ECLI:NL:CBB:2025:55

College van Beroep voor het bedrijfsleven

Datum uitspraak
14 januari 2025
Publicatiedatum
29 januari 2025
Zaaknummer
23/1375 en 23/1376
Instantie
College van Beroep voor het bedrijfsleven
Type
Uitspraak
Rechtsgebied
Bestuursrecht
Procedures
  • Proces-verbaal
Rechters
Vindplaatsen
  • Rechtspraak.nl
AI samenvatting door LexboostAutomatisch gegenereerd

Afwijzing herzieningsverzoeken subsidie vaste lasten COVID-19

Op 14 januari 2025 heeft het College van Beroep voor het bedrijfsleven uitspraak gedaan in de zaken met nummers 23/1375 en 23/1376. De zaak betreft de afwijzing van herzieningsverzoeken door de minister van Economische Zaken met betrekking tot de regeling voor subsidie vaste lasten in het kader van de COVID-19 pandemie. De betrokken onderneming, [naam] B.V., had bezwaar gemaakt tegen de vaststellingsbesluiten van de minister, maar deze bezwaren zijn door de minister niet-ontvankelijk verklaard. De onderneming stelde dat er nieuwe feiten waren die aanleiding gaven voor herziening, maar het College oordeelde dat er geen nieuw gebleken feiten of veranderde omstandigheden waren zoals bedoeld in artikel 4:6 van de Algemene wet bestuursrecht (Awb).

Het College concludeerde dat de minister terecht de herzieningsverzoeken had afgewezen. De minister had zich bij de vaststellingsbesluiten kunnen baseren op de gegevens van de Belastingdienst. De suppletieaangiftes die de onderneming na de vaststellingsbesluiten had ingediend, werden niet als nieuw feit erkend. Bovendien was de onderneming te laat met het indienen van bezwaar tegen de vaststellingsbesluiten over subsidies voor de periode van juni tot en met september 2020 en het vierde kwartaal van 2021. De afwijzing van de herzieningsverzoeken werd niet als evident onredelijk beschouwd, ook al had dit financiële gevolgen voor de onderneming.

De uitspraak van het College bevestigt de afwijzing van de herzieningsverzoeken en verklaart de beroepen ongegrond. De betrokken partijen zijn [naam] B.V. en de minister van Economische Zaken, vertegenwoordigd door mr. M. Achalhi. De uitspraak is mondeling gedaan en vastgelegd in een proces-verbaal.

Uitspraak

proces-verbaal uitspraak

COLLEGE VAN BEROEP VOOR HET BEDRIJFSLEVEN

zaaknummers: 23/1375 en 23/1376
proces-verbaal van de mondelinge uitspraak van de enkelvoudige kamer van 14 januari 2025

Rechter: mr. B. Bastein

Griffier: mr. I.E. van de Geest

Partijen

[naam] B.V., te [plaats] , (onderneming)

en

de minister van Economische Zaken, vertegenwoordigd door mr. M. Achalhi

Beslissing

Het College verklaart de beroepen ongegrond.

Verzamelde gegevens:
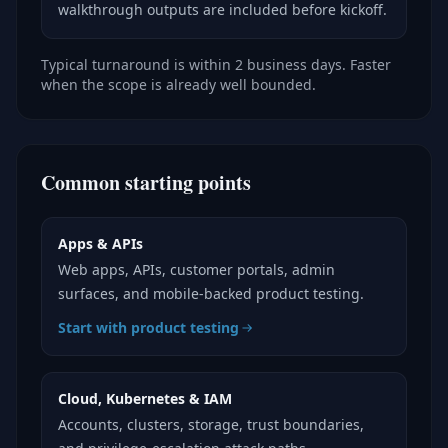
walkthrough outputs are included before kickoff.
Typical turnaround is within 2 business days. Faster
when the scope is already well bounded.
Common starting points
Apps & APIs
Web apps, APIs, customer portals, admin
surfaces, and mobile-backed product testing.
Start with product testing
Cloud, Kubernetes & IAM
Accounts, clusters, storage, trust boundaries,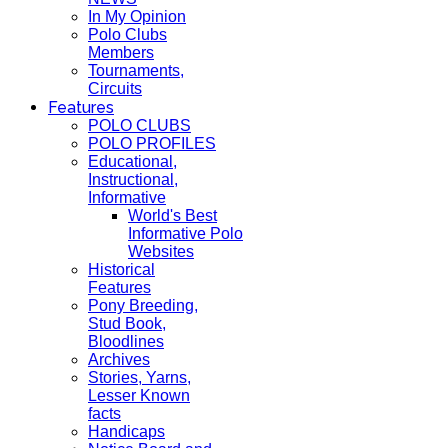
In My Opinion
Polo Clubs
Members
Tournaments,
Circuits
Features
POLO CLUBS
POLO PROFILES
Educational,
Instructional,
Informative
World's Best
Informative Polo
Websites
Historical
Features
Pony Breeding,
Stud Book,
Bloodlines
Archives
Stories, Yarns,
Lesser Known
facts
Handicaps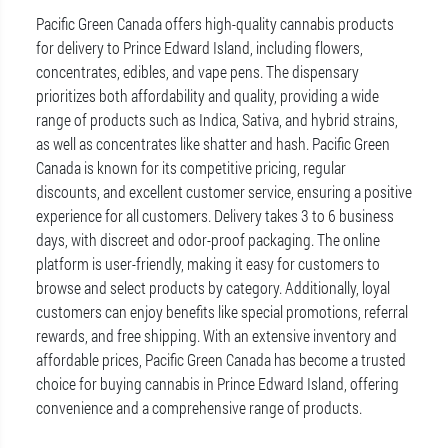
Pacific Green Canada offers high-quality cannabis products
for delivery to Prince Edward Island, including flowers,
concentrates, edibles, and vape pens. The dispensary
prioritizes both affordability and quality, providing a wide
range of products such as Indica, Sativa, and hybrid strains,
as well as concentrates like shatter and hash. Pacific Green
Canada is known for its competitive pricing, regular
discounts, and excellent customer service, ensuring a positive
experience for all customers. Delivery takes 3 to 6 business
days, with discreet and odor-proof packaging. The online
platform is user-friendly, making it easy for customers to
browse and select products by category. Additionally, loyal
customers can enjoy benefits like special promotions, referral
rewards, and free shipping. With an extensive inventory and
affordable prices, Pacific Green Canada has become a trusted
choice for buying cannabis in Prince Edward Island, offering
convenience and a comprehensive range of products.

Opdracht A: Welke rechter deed de mondelinge uitspraak in deze zaak van het College van Beroep voor het bedrijfsleven?
Opdracht B: Neem de uitspraak over van "Het College concludeerde" tot "voor de onderneming.", en hernoem daarbij "onderneming" overal tot "vennootschap".
Het materiaal heeft niets met de tekst te maken.

Uitwerking A: mr. B. Bastein

Uitwerking B:
Het College concludeerde dat de minister terecht de herzieningsverzoeken had afgewezen. De minister had zich bij de vaststellingsbesluiten kunnen baseren op de gegevens van de Belastingdienst. De suppletieaangiftes die de vennootschap na de vaststellingsbesluiten had ingediend, werden niet als nieuw feit erkend. Bovendien was de vennootschap te laat met het indienen van bezwaar tegen de vaststellingsbesluiten over subsidies voor de periode van juni tot en met september 2020 en het vierde kwartaal van 2021. De afwijzing van de herzieningsverzoeken werd niet als evident onredelijk beschouwd, ook al had dit financiële gevolgen voor de vennootschap.